The community that gathered May 6 to cut the ceremonial ribbons outside the Center for Black Excellence and Culture were from all walks of life. Elected leaders were there, including U.S. Rep. Mark Pocan, Wisconsin Gov. Tony Evers and Shaundel Washington-Spivey, who made the trek from La Crosse where he is mayor. Community leaders across generations also attended, and some were there in spirit: poet Dr. Fabu Carter wore a black and white illustrated jacket given to her by the late Ms. Milele Chikasa Anana, the founder and publisher of Umoja, a magazine that celebrates Black culture.
At the center of it all were Alex Gee, wearing a blazer embroidered with the Center's logo, and his sister, Lilada Gee, sporting a multicolored dress and large yellow sunglasses reading "BOOM."
"Black culture has been consumed, but not invested in. Imitated, but not institutionally supported. Celebrated publicly, but underfunded structurally," Alex Gee said in his opening remarks to a crowd gathered at the entrance, the hay protecting newly-sodded grass crunching underfoot. "And that is why this moment matters. This is why this Center is not optional. This center is necessary, this Center is overdue, this Center is infrastructure for identity."
The Center hosts theaters and art galleries, sound recording booths, and makerspaces. Mixed room areas feature event planners to help plan proms, birthdays and dinners.
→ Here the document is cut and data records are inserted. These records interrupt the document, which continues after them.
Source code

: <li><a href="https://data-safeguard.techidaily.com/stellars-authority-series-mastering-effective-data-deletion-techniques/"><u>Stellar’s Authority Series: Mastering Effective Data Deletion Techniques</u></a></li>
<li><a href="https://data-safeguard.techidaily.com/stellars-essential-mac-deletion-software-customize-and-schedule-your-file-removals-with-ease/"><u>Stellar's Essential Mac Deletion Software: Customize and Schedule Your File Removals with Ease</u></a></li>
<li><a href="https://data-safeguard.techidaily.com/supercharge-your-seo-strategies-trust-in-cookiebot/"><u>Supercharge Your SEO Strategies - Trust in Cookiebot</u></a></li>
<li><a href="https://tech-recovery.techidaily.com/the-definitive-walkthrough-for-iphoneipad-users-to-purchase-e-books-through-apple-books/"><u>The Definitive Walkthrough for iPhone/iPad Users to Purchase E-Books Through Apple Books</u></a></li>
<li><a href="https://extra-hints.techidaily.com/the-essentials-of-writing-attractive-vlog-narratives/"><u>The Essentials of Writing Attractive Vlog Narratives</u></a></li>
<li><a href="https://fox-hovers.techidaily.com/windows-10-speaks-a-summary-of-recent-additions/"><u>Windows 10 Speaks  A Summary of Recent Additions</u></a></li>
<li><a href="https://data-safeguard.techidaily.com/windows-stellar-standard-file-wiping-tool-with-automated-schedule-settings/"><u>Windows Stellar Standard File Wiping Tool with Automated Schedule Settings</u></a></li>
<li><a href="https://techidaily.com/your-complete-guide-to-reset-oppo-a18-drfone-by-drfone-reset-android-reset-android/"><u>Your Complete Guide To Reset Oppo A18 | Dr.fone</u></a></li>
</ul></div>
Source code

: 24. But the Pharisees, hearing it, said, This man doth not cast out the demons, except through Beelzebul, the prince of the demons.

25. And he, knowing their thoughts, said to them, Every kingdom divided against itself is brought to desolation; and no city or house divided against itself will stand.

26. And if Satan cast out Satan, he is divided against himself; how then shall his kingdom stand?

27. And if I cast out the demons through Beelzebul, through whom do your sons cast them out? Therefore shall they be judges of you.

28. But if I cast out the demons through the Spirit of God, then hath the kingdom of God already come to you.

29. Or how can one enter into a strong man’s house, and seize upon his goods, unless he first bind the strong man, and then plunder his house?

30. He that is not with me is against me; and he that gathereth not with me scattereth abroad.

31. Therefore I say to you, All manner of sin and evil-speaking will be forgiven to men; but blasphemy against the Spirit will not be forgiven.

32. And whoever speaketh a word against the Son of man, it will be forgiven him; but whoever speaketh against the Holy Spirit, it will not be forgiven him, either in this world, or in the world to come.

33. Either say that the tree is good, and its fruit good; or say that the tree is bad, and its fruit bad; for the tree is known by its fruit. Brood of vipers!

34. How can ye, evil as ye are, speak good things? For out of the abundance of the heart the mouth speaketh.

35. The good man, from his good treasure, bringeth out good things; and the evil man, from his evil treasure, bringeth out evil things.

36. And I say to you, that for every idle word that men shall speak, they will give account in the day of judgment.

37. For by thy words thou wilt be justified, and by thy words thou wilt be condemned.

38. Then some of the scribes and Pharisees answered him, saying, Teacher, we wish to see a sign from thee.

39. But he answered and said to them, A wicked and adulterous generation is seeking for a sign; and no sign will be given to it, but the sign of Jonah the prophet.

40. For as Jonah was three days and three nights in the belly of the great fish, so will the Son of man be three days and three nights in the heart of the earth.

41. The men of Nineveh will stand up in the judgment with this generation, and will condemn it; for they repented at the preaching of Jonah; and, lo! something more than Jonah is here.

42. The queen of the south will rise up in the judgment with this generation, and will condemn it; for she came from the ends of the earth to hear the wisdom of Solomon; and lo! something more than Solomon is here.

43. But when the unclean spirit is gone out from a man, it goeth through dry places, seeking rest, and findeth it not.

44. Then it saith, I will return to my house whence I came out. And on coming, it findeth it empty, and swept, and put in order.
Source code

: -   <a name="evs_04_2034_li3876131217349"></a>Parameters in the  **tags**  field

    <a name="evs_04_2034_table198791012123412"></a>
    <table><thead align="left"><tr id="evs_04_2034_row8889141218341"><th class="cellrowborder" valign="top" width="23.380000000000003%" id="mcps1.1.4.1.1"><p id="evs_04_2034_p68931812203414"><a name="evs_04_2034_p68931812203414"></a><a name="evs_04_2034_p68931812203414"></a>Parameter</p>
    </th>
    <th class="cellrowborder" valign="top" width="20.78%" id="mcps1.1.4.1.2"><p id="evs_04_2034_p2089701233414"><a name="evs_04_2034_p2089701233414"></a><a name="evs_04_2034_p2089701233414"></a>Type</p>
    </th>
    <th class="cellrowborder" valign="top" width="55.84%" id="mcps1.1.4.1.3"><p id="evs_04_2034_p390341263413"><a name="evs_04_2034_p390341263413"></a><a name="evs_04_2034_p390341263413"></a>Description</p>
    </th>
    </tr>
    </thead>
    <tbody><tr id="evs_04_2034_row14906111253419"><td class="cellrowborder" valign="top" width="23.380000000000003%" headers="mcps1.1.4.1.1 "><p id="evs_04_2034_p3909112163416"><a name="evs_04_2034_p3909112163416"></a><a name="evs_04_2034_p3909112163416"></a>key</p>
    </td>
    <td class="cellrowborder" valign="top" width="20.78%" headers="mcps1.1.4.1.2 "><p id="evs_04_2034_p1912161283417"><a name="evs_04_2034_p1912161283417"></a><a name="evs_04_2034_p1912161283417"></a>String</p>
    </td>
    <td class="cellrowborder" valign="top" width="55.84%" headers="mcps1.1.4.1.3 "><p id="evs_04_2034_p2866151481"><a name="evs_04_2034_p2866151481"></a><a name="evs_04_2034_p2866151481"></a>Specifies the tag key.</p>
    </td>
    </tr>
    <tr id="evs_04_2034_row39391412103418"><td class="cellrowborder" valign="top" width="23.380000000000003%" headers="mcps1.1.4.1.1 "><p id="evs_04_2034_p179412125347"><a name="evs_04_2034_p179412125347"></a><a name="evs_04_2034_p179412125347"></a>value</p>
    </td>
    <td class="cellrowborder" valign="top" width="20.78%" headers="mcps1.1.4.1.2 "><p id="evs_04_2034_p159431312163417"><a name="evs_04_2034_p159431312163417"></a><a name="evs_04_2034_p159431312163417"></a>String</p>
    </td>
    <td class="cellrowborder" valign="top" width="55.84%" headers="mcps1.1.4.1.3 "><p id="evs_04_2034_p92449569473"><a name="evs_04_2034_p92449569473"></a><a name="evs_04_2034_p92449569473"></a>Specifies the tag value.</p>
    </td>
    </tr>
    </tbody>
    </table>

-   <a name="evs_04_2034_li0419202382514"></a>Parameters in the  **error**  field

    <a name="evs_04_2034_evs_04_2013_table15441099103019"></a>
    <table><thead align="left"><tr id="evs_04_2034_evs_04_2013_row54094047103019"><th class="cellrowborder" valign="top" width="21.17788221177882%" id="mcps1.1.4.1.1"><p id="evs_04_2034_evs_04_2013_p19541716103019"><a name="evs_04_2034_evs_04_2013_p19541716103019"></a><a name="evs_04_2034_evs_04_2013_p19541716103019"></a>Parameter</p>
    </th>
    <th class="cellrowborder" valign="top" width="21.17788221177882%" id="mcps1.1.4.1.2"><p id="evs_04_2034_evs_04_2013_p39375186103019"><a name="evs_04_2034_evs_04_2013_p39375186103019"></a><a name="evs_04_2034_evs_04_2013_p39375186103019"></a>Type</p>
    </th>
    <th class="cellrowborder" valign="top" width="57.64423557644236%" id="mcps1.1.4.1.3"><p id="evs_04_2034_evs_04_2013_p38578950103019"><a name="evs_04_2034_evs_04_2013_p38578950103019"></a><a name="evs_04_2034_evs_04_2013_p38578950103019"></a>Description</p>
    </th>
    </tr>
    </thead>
The design is pointedly colorful, and intergenerational: a children's library sits adjacent to a gathering space for older adults.
The opening of the new cultural space at 671 W. Badger Road means more Black-led spaces for gathering, learning and creating — spaces the Center's co-founders say Madison has long needed. Anticipation to see the new building was high: By 3 p.m., one hour after an open house began, a line snaked from the door down the road. Some waited for nearly an hour to get in.
The Center was just an idea in 2020, when the Gees began organizing around the idea of an African-inspired space built for and by Black Madisonians.
The idea, in the words of Carter, who read a poem to the crowd, came "from the church on top of the hill, looking out and praying over the city. A vision comes to the pastor: African-inspired space built for Black people. Reflecting abiding love. Faith, resilience, and excellence. A Center where our culture is recognized and acknowledged. Where we are safe to be us.”
Alex Gee heads the Fountain of Life Covenant Church next door, founded the leadership development nonprofit Nehemiah, and hosts a podcast, among other things. Lilada Gee is equally busy. An artist and community organizer who runs programs supporting Black women and girls, Lilada designed much of the Center while working through a serious medical diagnosis.
Both have talked publicly about navigating Madison while Black. Alex Gee founded Justified Anger after being pulled over by police in the parking lot of his own church. In 2021, Lilada Gee pulled her art from the Madison Museum of Contemporary Art's Wisconsin Triennial, after facing repeat instances of racism and disrespect.
On opening day, Lilada Gee described the Center's launch as a different kind of exhaustion — a welcome one.
The Center sits blocks away from other cultural spaces built with recent support: the new home for Centro and the Black Business Hub are a 10-minute walk away.
The Center broke ground in 2024, and in June 2025, announced it had crossed the $32 million threshold to open its doors free of debt. Six million of those dollars came from the state, said Alex Gee recounted a blunt conversation with Evers that netted an extra $1 million.
Gee shared with the crowd that he told the governor about the people he had galvanized, and the community he had built, to support the project before the state funding.
Hallways in the Center feature notable Black "firsts" in Wisconsin, from Cavalier Johnson (the first Black mayor elected in Milwaukee) to Dr. Gloria Ladson-Billings (the first Black woman to earn tenure at UW-Madison School of Education). Frances Huntley-Cooper, the former mayor of Fitchburg and the first Black mayor elected in Wisconsin, is vice chairman of the Center's board.
But Gee noted that the Center is a blueprint for what's next, not a museum of what was: "It's a place where Black thought is curated. Black innovation is incubated, and Black identity is affirmed. Without apology."